Has Islamic terrorism been committed by second-generation immigrants? Yes, making it all the more critical to worry about the assimilation capacity of first-generation immigrants.
Contrary to the constant media refrain over the last six days, refugee screening is anything but watertight. The idea that the governments of civil-war-torn countries are able to provide credible identity documentation is ludicrous. A review of how to strengthen refugee screening is long overdue.
The Trump administration is trying to forestall the routine Islamic terror attacks that now afflict Europe, thanks to the inadequate vetting of immigrants and refugees and their sheer numbers. The fact that we have not had the number of attacks that Europe has had is no reason not to take preventive action now before it is too late.
Department of Homeland Security secretary John Kelly gave a news conference on Tuesday in which he calmly and persuasively made the case for the order and rebutted the misinformation about it spread by the media. It was not the case that Kelly and Pentagon chief James Mattis were kept out of the loop, Kelly said; Kelly had seen several early drafts of the order.
The question is: Why did it take so long for such a presentation to occur? The order was implemented first and then explained piecemeal later. By then, the narrative that it was racist, un-American, and a threat to world peace was dominating the airwaves. While activists and Democratic politicians would have designated the order a “Muslim ban” even had a full explanation been offered initially, at least that explanation would have been on the record and available for citizens to evaluate for themselves. Perhaps the Trump inner circle thought that having the president himself explain the order would give it too much importance. If so, then the White House should have designated someone else with gravitas to do it.
The administration should have waited until the new attorney general was in place, made careful exceptions for visa-holders already in transit, and coordinated more rigorously with the implementing agencies.

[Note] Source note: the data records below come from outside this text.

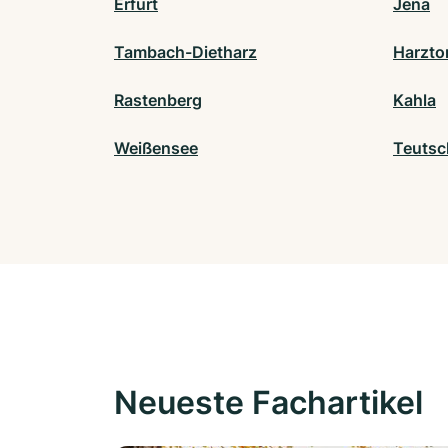
Erfurt
Jena
Tambach-Dietharz
Harzto
Rastenberg
Kahla
Weißensee
Teutsc
Neueste Fachartikel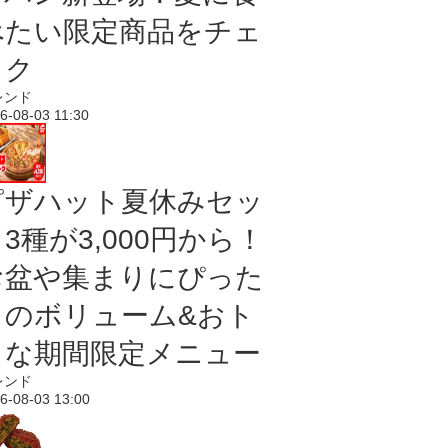
べたい限定商品をチェ
ック
レンド
6-08-03 11:30
ピザハット夏休みセッ
3種が3,000円から！
お盆や集まりにぴった
りのボリューム&おト
クな期間限定メニュー
レンド
6-08-03 13:00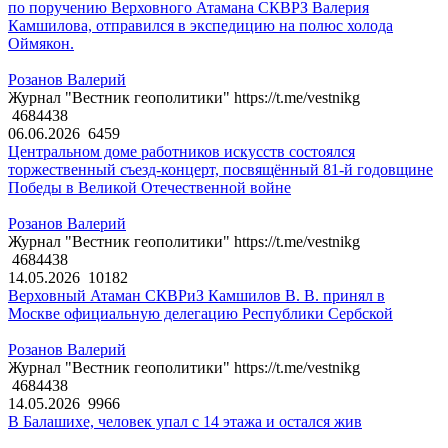
по поручению Верховного Атамана СКВРЗ Валерия
Камшилова, отправился в экспедицию на полюс холода
Оймякон.
Розанов Валерий
Журнал "Вестник геополитики" https://t.me/vestnikg
4684438
06.06.2026
6459
Центральном доме работников искусств состоялся
торжественный съезд-концерт, посвящённый 81-й годовщине
Победы в Великой Отечественной войне
Розанов Валерий
Журнал "Вестник геополитики" https://t.me/vestnikg
4684438
14.05.2026
10182
Верховный Атаман СКВРиЗ Камшилов В. В. принял в
Москве официальную делегацию Республики Сербской
Розанов Валерий
Журнал "Вестник геополитики" https://t.me/vestnikg
4684438
14.05.2026
9966
В Балашихе, человек упал с 14 этажа и остался жив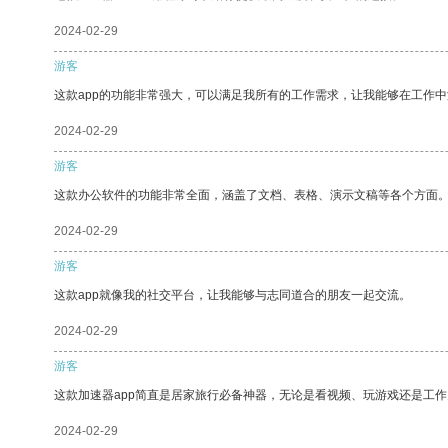
2024-02-29
游客
这款app的功能非常强大，可以满足我所有的工作需求，让我能够在工作
2024-02-29
游客
这款办公软件的功能非常全面，涵盖了文档、表格、演示文稿等各个方面
2024-02-29
游客
这款app就像我的社交平台，让我能够与志同道合的朋友一起交流。
2024-02-29
游客
这款加速器app简直是居家旅行必备神器，无论是看视频、玩游戏还是工
2024-02-29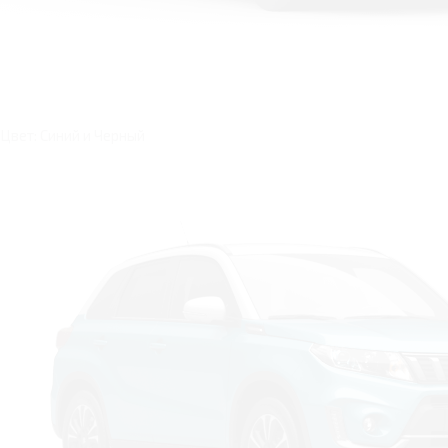
Цвет: Синий и Черный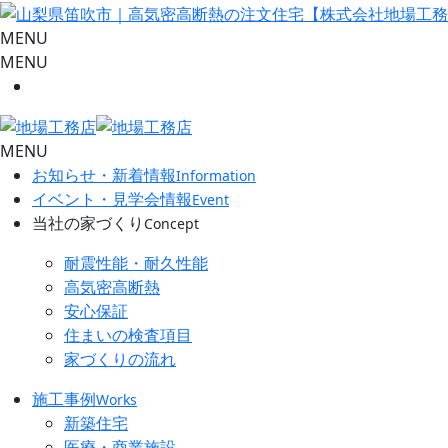
MENU
MENU
MENU
お知らせ・新着情報
Information
イベント・見学会情報
Event
当社の家づくり
Concept
耐震性能・耐久性能
高気密高断熱
安心保証
住まいの検査項目
家づくりの流れ
施工事例
Works
新築住宅
医療・商業施設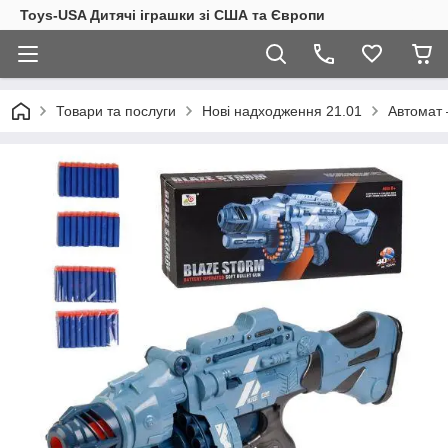
Toys-USA Дитячі іграшки зі США та Європи
Товари та послуги
Нові надходження 21.01
Автомат 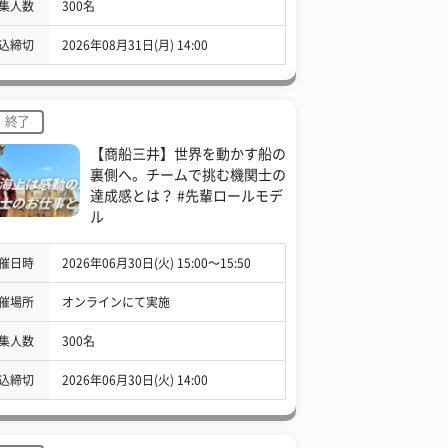
集人数
300名
込締切
2026年08月31日(月) 14:00
終了
【商船三井】世界を動かす船の
裏側へ。チームで挑む機関士の
達成感とは？ #先輩ロールモデ
ル
催日時
2026年06月30日(火) 15:00〜15:50
催場所
オンラインにて実施
集人数
300名
込締切
2026年06月30日(火) 14:00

Acting Attorney General Sally Yates’s grandstanding refusal to defend the order because she was not convinced that it was lawful or “wise or just” violated the traditions of the Justice Department and rightly resulted in her dismissal. But the administration did not need another mediagenic drama playing out with the “Trump is a lawless bigot” storyline.
The initial confusion over the treatment of legal permanent residents (so-called green-card holders) was avoidable. So was the very real disruption to travelers. While the visa-entry pause is quite temporary, it was foreseeable that it would be spun as a cataclysmic betrayal of America’s very essence. It therefore required a public explanation. There was no need to rush the order through last Friday before the agencies were up to speed, unless the White House is pursuing a relentless shock-and-awe strategy that requires a strict timetable of near-daily attacks on the established order. Or perhaps the thought was to slip it in so that the ensuing ruckus would be eclipsed by the announcement of Trump’s Supreme Court nominee.
The new administration’s sense of urgency about delivering on the president’s campaign promises is admirable. But just because Trump said that he was going to do something during the election does not obviate the need to explain that action now. Trump will never convince the Left that he is not a fascist. But ordinary Americans in the middle of the ideological spectrum deserve a full airing of the reasons behind Trump’s executive actions. Trump advisor Steve Bannon’s contempt for the media and political establishment is well known. But that contempt should not spill over into a disregard for the persuasive and explanatory responsibilities of the presidency. Trump owes it to his supporters to create the rhetorical basis of governance.